Abstract 10756: Detection of Increased Targeted H₂S Delivery to the Myocardial Microvasculature Using Ultrasound and Intravenous Microbubbles

Abstract

Background: Studies have demonstrated that the gaseous signaling molecule hydrogen sulfide (H₂S) may have clinical benefit in preventing myocardial ischemic-reperfusion injury. However, systemic delivery of H₂S is hampered by cytotoxicity. We hypothesized that encapsulation of H₂S gas into perflourocarbon filled microbubbles (PESDA), combined with ultrasound mediated targeted release, would permit the safe local release of H₂S.

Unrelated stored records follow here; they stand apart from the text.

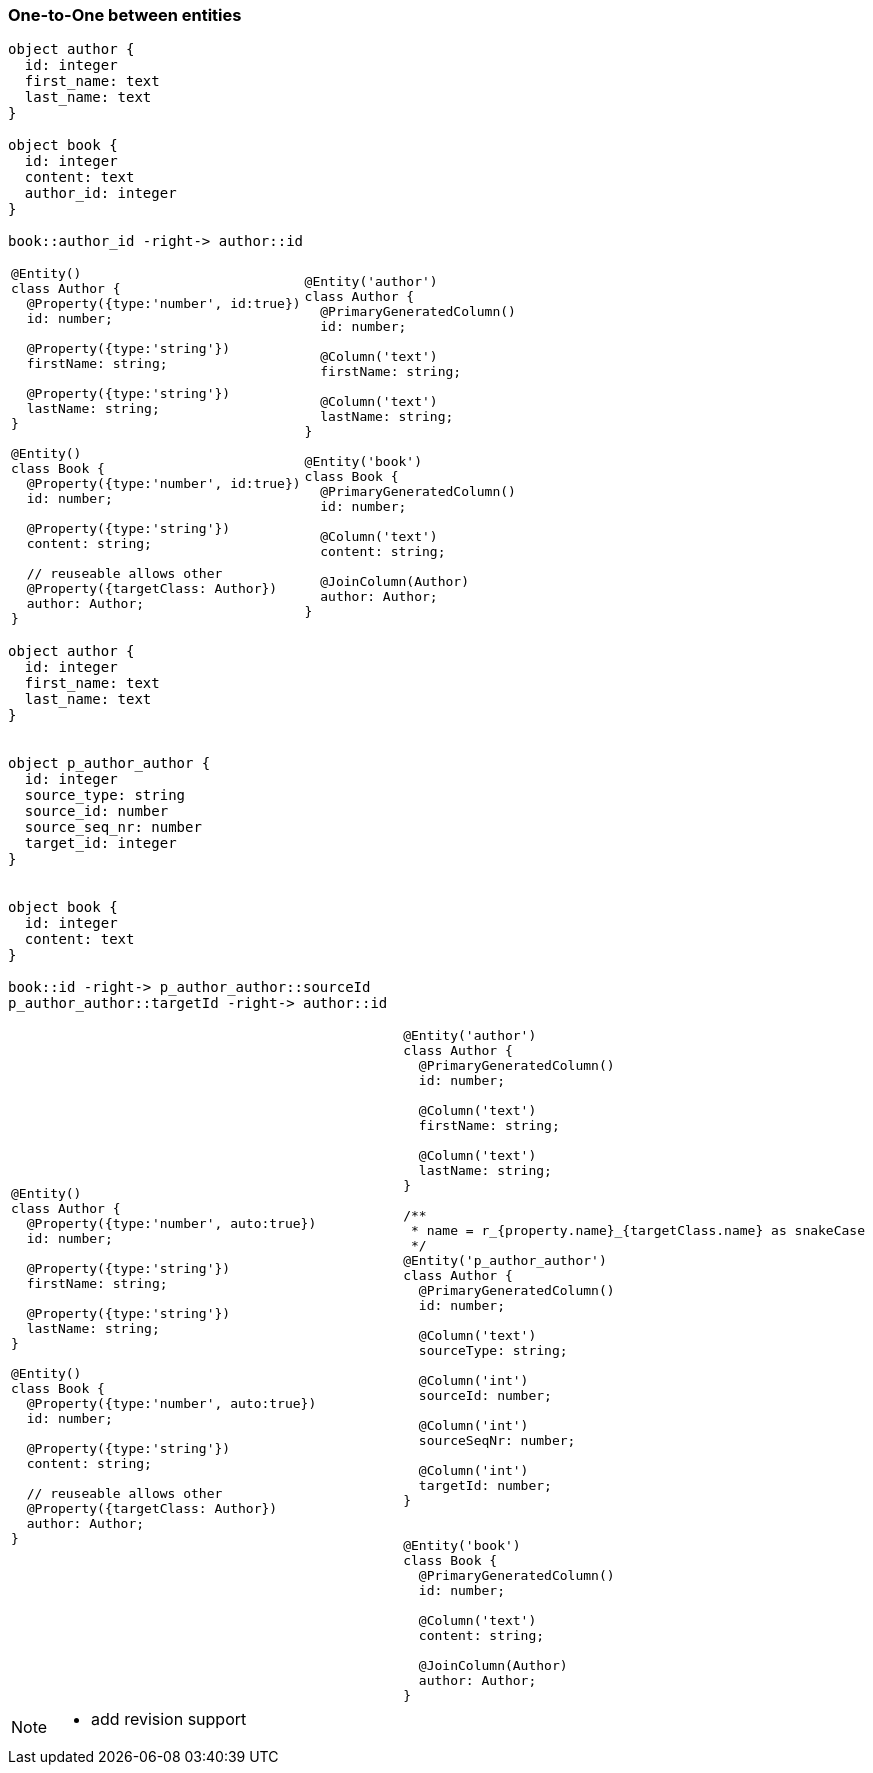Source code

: 
=== One-to-One between entities


[plantuml, images/rdbs_o2o_entities_01, png]
....

object author {
  id: integer
  first_name: text
  last_name: text
}

object book {
  id: integer
  content: text
  author_id: integer
}

book::author_id -right-> author::id
....


[cols="a,a"]
|===
|
```js
@Entity()
class Author {
  @Property({type:'number', id:true})
  id: number;

  @Property({type:'string'})
  firstName: string;

  @Property({type:'string'})
  lastName: string;
}

@Entity()
class Book {
  @Property({type:'number', id:true})
  id: number;

  @Property({type:'string'})
  content: string;

  // reuseable allows other
  @Property({targetClass: Author})
  author: Author;
}
```
|
```js
@Entity('author')
class Author {
  @PrimaryGeneratedColumn()
  id: number;

  @Column('text')
  firstName: string;

  @Column('text')
  lastName: string;
}

@Entity('book')
class Book {
  @PrimaryGeneratedColumn()
  id: number;

  @Column('text')
  content: string;

  @JoinColumn(Author)
  author: Author;
}
```

|===


[plantuml, images/rdbs_o2o_entities_02, png]
....

object author {
  id: integer
  first_name: text
  last_name: text
}


object p_author_author {
  id: integer
  source_type: string
  source_id: number
  source_seq_nr: number
  target_id: integer
}


object book {
  id: integer
  content: text
}

book::id -right-> p_author_author::sourceId
p_author_author::targetId -right-> author::id
....



[cols="a,a"]
|===
|
```js
@Entity()
class Author {
  @Property({type:'number', auto:true})
  id: number;

  @Property({type:'string'})
  firstName: string;

  @Property({type:'string'})
  lastName: string;
}

@Entity()
class Book {
  @Property({type:'number', auto:true})
  id: number;

  @Property({type:'string'})
  content: string;

  // reuseable allows other
  @Property({targetClass: Author})
  author: Author;
}
```
|
```js

@Entity('author')
class Author {
  @PrimaryGeneratedColumn()
  id: number;

  @Column('text')
  firstName: string;

  @Column('text')
  lastName: string;
}

/**
 * name = r_{property.name}_{targetClass.name} as snakeCase
 */
@Entity('p_author_author')
class Author {
  @PrimaryGeneratedColumn()
  id: number;

  @Column('text')
  sourceType: string;

  @Column('int')
  sourceId: number;

  @Column('int')
  sourceSeqNr: number;

  @Column('int')
  targetId: number;
}


@Entity('book')
class Book {
  @PrimaryGeneratedColumn()
  id: number;

  @Column('text')
  content: string;

  @JoinColumn(Author)
  author: Author;
}
```

|===


[NOTE]
====

* add revision support

====

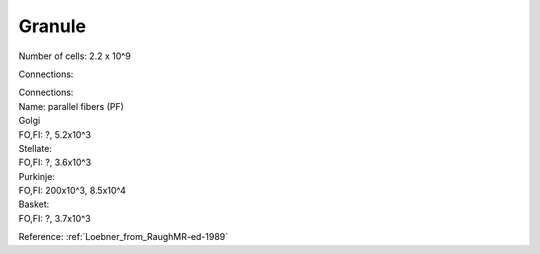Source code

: *******
Granule
*******

Number of cells: 2.2 x 10^9

Connections:

| Connections:
| Name: parallel fibers (PF)
 
| Golgi
| FO,FI: ?, 5.2x10^3

| Stellate:
| FO,FI: ?, 3.6x10^3

| Purkinje:
| FO,FI: 200x10^3, 8.5x10^4

| Basket:
| FO,FI: ?, 3.7x10^3


Reference:
:ref:`Loebner_from_RaughMR-ed-1989`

Methods: A 1:1 mixture of the H₂S (4ml) and perfluorocarbons (4ml) was encapsulated into PESDA (H₂S-PESDA), Ultrasound-triggered H₂S release from H₂S-PESDA (versus regular PESDA containing 8 ml perfluorocarbon) was evaluated in an in vitro flow system, as well as in three open chest pigs, where a 200 micron H₂S sensor (World Precision Instruments, Sarasota, FL) was placed in the coronary sinus for continuous sampling. Measurements were made following H₂S-PESDA or regular PESDA injections with or without intermittent high mechanical index (MI) impulses (1.0 MI; 1.6 MHz S5-1 transducer; Philips Medical) applied to the short axis of the left ventricle through a 3 centimeter thick tissue mimiking phantom.

Results: The amount of H₂S released from H₂S-PESDA treated with ultrasound targeted microbubble destruction in vitro was 59 + 7 % (compared to 13.9 + 3.5% from microbubbles alone; p=0.005). Coronary sinus H₂S concentration did not change following reg PESDA injections with intermittent high MI ultrasound or with H₂S-PESDA injections in the absence of high MI ultrasound, but increased up to five fold with H₂S-PESDA injections with intermittent high ultrasound (Figure 1; p<0.0001). No significant hemodynamic differences between reg PESDA and H₂S-PESDA were observed.

Conclusions: Targeted intramyocardial delivery of the therapeutic H₂S signaling molecule is possible with a diagnostic ultrasound system. This technqiue may be a method of safely delivering this gas to prevent ischemia-reperfusion injury in multiple clinical settings.